“You wander from room to room hunting for the diamond necklace that is already around your neck.” -Rumi

 

A few weeks ago, a dear friend (let's call him "David") called. What he told me changed the way I see myself, my power and my path. Bottom line: I am enough. 

 

Here's what happened: David had been looking for a job in a new region for almost a year. I knew how determined but frustrated he was (I know that harrowing balance well). The marketplace was unforgiving and to make matters worse, his past performance on the job was at best, average. His achievements certainly didn’t match the performances of his borderline maniacal colleagues. And so, he assumed he could only find a job by activating his external network of friends and family; which to be fair, was an impressive group of achievers all around the country (David knows everyone!).

 

After dutifully reaching out to colleagues, a job opportunity arose as expected. He excelled during the lengthy interview process, moving from conversation to conversation flawlessly. During the final interview, for some reason, the interviewer was visibly unmoved by his charisma, education, skill and clear fit with the company. Unlike everyone who came before her, she was simply unimpressed. She made the decision not to hire him. To David and the personnel who so badly wanted him on board, it was a serious blow. He was flattened morally and emotionally, confused, disoriented, and unsure of where to go, who to turn to and what to do.

 

But then something happened. Apparently, somewhere along the way (read: along a sound path built on a fundamentally unsound premise), he had turned some heads. A woman from the company who David barely remembered meeting called. They’d met during one of the general greeting sessions. There was no pretense, no fluff, no frills. All she knew was that she liked his honesty, his style and how he carried himself. When she found out David had been snubbed by the final interviewer, she called to offer him an opportunity with a different company far better than the job he’d “lost.” The benefits were beyond what he could have ever imagined. As he recounted the story to me, there was a slight waver in his voice when he said, “Yets, I thought I could only get a job using my network… In the end, I got it just being myself.”

 

The premise of the first journey, while logical, was unsound. It started with the belief that David was unqualified and thus needed extensive external support, bolsters and connections in order to find what he was looking for. It started with the belief that his mediocre track record plus his innate abilities plus God’s grace simply weren’t enough ammunition to fight the battle ahead – and to fight it well.

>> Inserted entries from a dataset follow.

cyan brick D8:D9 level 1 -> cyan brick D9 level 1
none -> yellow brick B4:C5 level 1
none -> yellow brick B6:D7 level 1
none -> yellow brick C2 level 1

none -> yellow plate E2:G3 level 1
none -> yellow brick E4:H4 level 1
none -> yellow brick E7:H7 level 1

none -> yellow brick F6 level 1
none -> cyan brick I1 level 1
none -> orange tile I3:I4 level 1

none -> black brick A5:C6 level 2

The premise of that journey was all together wrong: it presumed that he wasn't enough. Almost as if to make the point as strongly as possible, life (read: God, the Universe, if you like) brought him to the very end of the road only to completely flatten him with deep disappointment. Amazingly, and perhaps because all things really do work together for our good, it was that same flawed path that enabled a tangential path to be illuminated – a path that by design, was a direct branch off of the previous one. The tangent path was narrower, far less familiar, unexpected and definitely risky; but the premise of that journey was all together right: that David alone, sans pretense and stripped of social trappings, was enough to secure an opportunity and a life in which he would be happy.  

 

We are all, always, enough. The way we learn that lesson is so often painful – and maybe that’s by design. If our tendency is to secretly, desperately cling to the idea that we “need” him or her, them or that, approval, endorsement, and applause – something outside of ourselves, to be happy, to shine as brilliantly as we were created to shine, then maybe him and her, them and that need to be cut away (sometimes dramatically, painfully) before we can truly see how much we are worth in our own right.

 

I think it happens in different ways, this funny stripping away process. Sometimes we suffer some kind of public embarrassment (for me, that happened when I graduated from medical school and didn't land a residency position right away like my classmates did). Or we fail at something we thought we'd mastered (David's final interview). Or friends betray our trust. This stripping away process can happen again and again in our lives, and it reminds us each time that our certainty, confidence, and clarity about who we are need to be anchored at an internal dock, not an external one. The truth is, our inner voice tells us everything we need to know and do. No social network, no relationship, no accolade, no supplement, no institution, is more valuable or more critically necessary than our own quiet instincts, in the process of realizing true joy.

 

As competition season has set in (I've competed in 4 meets to date and counting), I am realizing this more and more. I am enough. No fancy coach or designer sneaker, no top-notch training gear or packed-to-the-gills grandstand needed. My training, my love for this sport, the joy I find in effort and my intention to perform high in my potential; that is enough for me to enjoy this work. 

 

You are enough. Three words. Sometimes the most hard-fought lessons we learn during this great education called life, are the simplest.